Hallo,
ich bin derzeit PhD student in den USA, allerdings in der angewandten Mathematik und nicht in VWL.
Ich möchte aber dennoch einige Dinge richtigstellen, die prinzipiell universell gültig sind, also unabhängig vom Fachgebiet, und die hier in meinen Augen falsch oder verzerrt dargestellt werden.
Zuerst aber mal ein Wort der Vorsicht, da du dich aus einem Bologna-Bachelor heraus bewirbst: Du solltest dir die Bewerbungsmodalitäten der jeweiligen Unis ganz genau anschauen. Es gibt Unis, die akzeptieren direkte PhD-Bewerbungen aus einem dreijährigen Bachelor, es gibt aber auch welche, die bestehen auf eine vierjährige universitäre Ausbildung und geben häufig an, dass Absolventen eines dreijährigen Bachelorprogramms mind. ein Jahr Masterstudium brauchen, um sich bewerben zu können. Das ist einfach ein Resultat des US-amerikanischen Bildungssystems, in dem für den Bachelor generell vier Jahre vorgesehen sind.
Aus meiner eigenen Erfahrung heraus (insb. nach vielen Gesprächen mit verschiedenen Professoren an verschiedenen Unis) kann ich sagen, dass ein Master i.A. positiv bewertet wird, egal ob aus Europa oder den USA. Noch besser ist es, wenn der Master eine Thesis einschliesst - das hört sich für uns Europäer selbstverständlich an, jedoch gibt es in den USA viele sog. Non-Thesis Masterprogramme, bei denen man "nur" Kurse absolviert.

# Aufgabe A
Nenne alle Abkürzungen mit Punkt, die im Beitrag über die PhD-Bewerbung in den USA vorkommen.
# Aufgabe B
Setze den Beitrag über die PhD-Bewerbung in den USA nach seinem letzten Satz fort.

Datenauszüge:
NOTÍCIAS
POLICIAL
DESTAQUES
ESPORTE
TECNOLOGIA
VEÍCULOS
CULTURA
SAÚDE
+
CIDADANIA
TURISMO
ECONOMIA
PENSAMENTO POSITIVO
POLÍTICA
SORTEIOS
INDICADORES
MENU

==

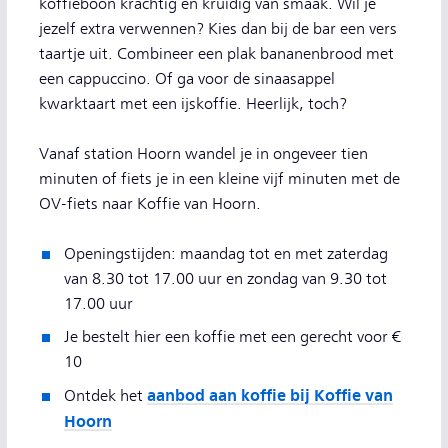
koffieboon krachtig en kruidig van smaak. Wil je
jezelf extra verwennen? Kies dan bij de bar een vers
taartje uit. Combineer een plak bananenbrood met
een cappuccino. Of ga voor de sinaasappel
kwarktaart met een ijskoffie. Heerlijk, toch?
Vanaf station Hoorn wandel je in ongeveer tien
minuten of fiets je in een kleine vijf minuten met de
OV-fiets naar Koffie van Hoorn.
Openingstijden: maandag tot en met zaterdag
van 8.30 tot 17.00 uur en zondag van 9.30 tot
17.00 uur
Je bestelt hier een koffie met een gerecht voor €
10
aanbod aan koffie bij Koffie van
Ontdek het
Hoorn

# Antwortfeld A
mind., insb., i.A., sog.

# Antwortfeld B
Forschungserfahrung wird natürlich auch sehr gerne gesehen, egal ob als Student Researcher am Lehrstuhl, als Praktikant an einem Institut oder einfach bei einem anspruchsvollen Semesterprojekt. Dabei zählt die Erfahrung an sich sehr viel und das jeweilige Fachgebiet eher weniger. Ich habe z.B. meine Masterarbeit publiziert, befasse mich jedoch im PhD mit einem Thema, das mit dem der Masterarbeit absolut nichts zu tun hat. Die Publikation an sich war aber halt wertvoll.
Abhängig von deinen beruflichen Zielen würde ich mich auch nicht zu sehr auf die absoluten Top-Unis versteifen. Das MIT, Harvard, Stanford etc. bekommen jedes Jahr Unmengen an Bewerbungen, Professoren bekommen täglich Mails von Studenten (worauf sie i.d.R. nicht antworten) und unter den Bewerbern sind viel mehr extrem gute und aussergewöhnlich vielversprechende Kandidaten, als es pro Jahr Plätze in den Programmen gibt! Das macht "Glück" als Faktor an diesen Unis wichtiger, als an etwas weniger bekannten Unis. Ein bestehender, direkter Kontakt zu einem Professor ist absolut Gold wert!!!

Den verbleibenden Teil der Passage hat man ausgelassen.